→ **WORK INSTRUCTION**
Change every "Εργατοϋπαλληλικά Κέντρα" in the lines below to "Εργατικά Κέντρα" and leave all other text unchanged. Omit the pictures from your answer.

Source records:
####
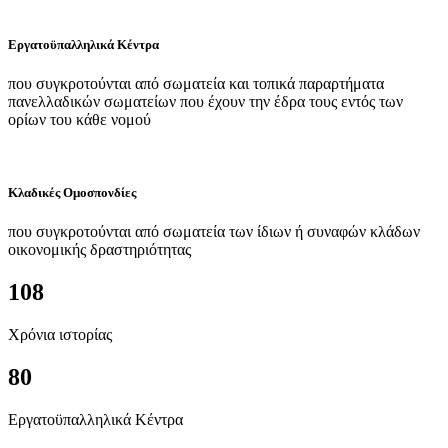
Εργατοϋπαλληλικά Κέντρα
που συγκροτούνται από σωματεία και τοπικά παραρτήματα
πανελλαδικών σωματείων που έχουν την έδρα τους εντός των
ορίων του κάθε νομού
Κλαδικές Ομοσπονδίες
που συγκροτούνται από σωματεία των ίδιων ή συναφών κλάδων
οικονομικής δραστηριότητας
108
Χρόνια ιστορίας
80
Εργατοϋπαλληλικά Κέντρα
####
→ **SOLUTION**
Εργατικά Κέντρα
που συγκροτούνται από σωματεία και τοπικά παραρτήματα
πανελλαδικών σωματείων που έχουν την έδρα τους εντός των
ορίων του κάθε νομού
Κλαδικές Ομοσπονδίες
που συγκροτούνται από σωματεία των ίδιων ή συναφών κλάδων
οικονομικής δραστηριότητας
108
Χρόνια ιστορίας
80
Εργατικά Κέντρα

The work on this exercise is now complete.